Senators receiving relatively large shares of the funds include lawmakers from states that house ICBM missiles or work on Sentinel-related projects: Montana, North Dakota, Utah and Wyoming.

Sen. Kevin Cramer (R-N.D.), one of those senators, said the world was becoming increasingly dangerous, and it was vital to modernize nuclear weapons.

“It’s important as a matter of policy and as a matter of politics,” he said of Sentinel. “I’m a strong advocate for it, always have been. If I didn’t get a single dollar from Northrop Grumman or anybody else, any of their subcontractors, I’d still be a strong advocate for the deterrent, because it’s just that important.”

Sentinel is a major new program that will replace the more than 50-year-old Minuteman III ICBMs scattered across rural Western states.

Most of the missiles and related infrastructure for the project are housed at Warren Air Force Base in Wyoming, Malmstrom Air Force Base in Montana and Minot Air Force Base in North Dakota.

The project, which began around 2014, is expected to be completed by the early 2030s, but delays and cost increases could derail that timeline.

The coast increases have been a major obstacle to the program, soaring this year to $140.9 billion, up 81 percent from 2020 and even more from estimates around 2015, which had a cost of roughly $60 billion.
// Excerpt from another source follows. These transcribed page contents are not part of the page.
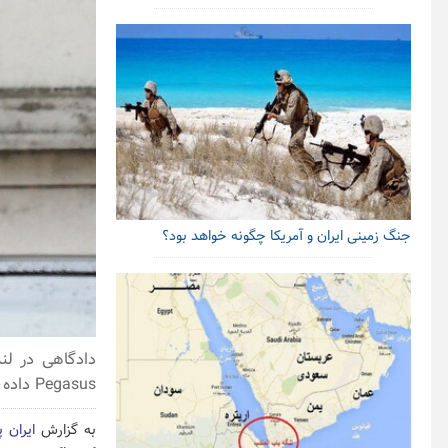
جنگ زمینی ایران و آمریکا چگونه خواهد بود؟
دادگاهی در لن
Pegasus داده است.
به گزارش
ایران 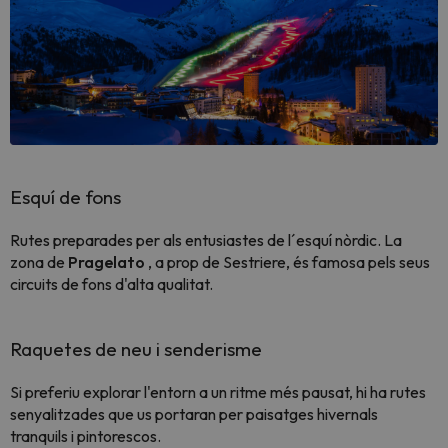
Esquí de fons
Rutes preparades per als entusiastes de l´esquí nòrdic. La
zona de
Pragelato
, a prop de Sestriere, és famosa pels seus
circuits de fons d'alta qualitat.
Raquetes de neu i senderisme
Si preferiu explorar l'entorn a un ritme més pausat, hi ha rutes
senyalitzades que us portaran per paisatges hivernals
tranquils i pintorescos.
Sentinel hit a Nunn-McCurdy breach in January that required the Pentagon to step in and review the program. Pentagon officials cleared the program to continue in July, saying it was vital to national security, though they are pushing to restructure the program to save costs.

According to the Quincy report, since 2018, the top five spending lobbyists who work on the Sentinel program include Honeywell, which has spent some $20 million on lobbying; Lockheed Martin at nearly $19 million; Northrop Grumman at $18.2 million; and General Dynamics at $13 million.

The top lawmakers on the House Armed Services Committee who have received the contractor’s money since 2018 include Reps. Mike Turner (R-Ohio), Donald Norcross (D-N.J.), Elise Stefanik (R-N.Y.), Don Bacon (R-Neb.) and Joe Wilson (R-S.C.).

On the Senate side, Sen. Mark Kelly (D-Ariz.) took the most from Sentinel contractors since 2018, the report says. Sen. Jack Reed (D-R.I.), chair of the Senate Armed Services Committee, and ranking member Roger Wicker (R-Miss.) were also top recipients.

The Hill has reached out to each of the lawmakers who are mentioned in the report.

Sentinel is part of a more than $1 trillion nuclear modernization upgrade the U.S. is pushing to complete. ICBMs are one part of the nuclear triad, along with bomber planes and submarines, all three of which the Pentagon is also working to acquire new versions of.

But amid the rising costs, some critics have questioned whether ICBMs are necessary, arguing they are sitting targets without the speed or stealth benefits of bomber planes and submarines.

Rep. John Garamendi (D-Calif.) has led the calls criticizing the program on Capitol Hill, including plans to host a hearing on the issue with the Congressional Nuclear Weapons and Arms Control Working Group.

Garamendi accepted money from defense firms with Sentinel contracts since 2018, according to the new report, as has Sen. Elizabeth Warren (D-Mass.), who has also publicly criticized the program.

Hartung said “an extraordinary” lobbying spree on Capitol Hill points to companies pushing for “absolutely no change” in the Sentinel program.

“In a lot of cases, it’s reinforced by the fact that the triad, in the minds of some members, is sort of sacrosanct. It’s been around for a long time,” he said. “The strategic arguments don’t fully hold up, and the economics and the money kind of create a base of support that makes it hard for the critics of Congress to make a lot of headway.”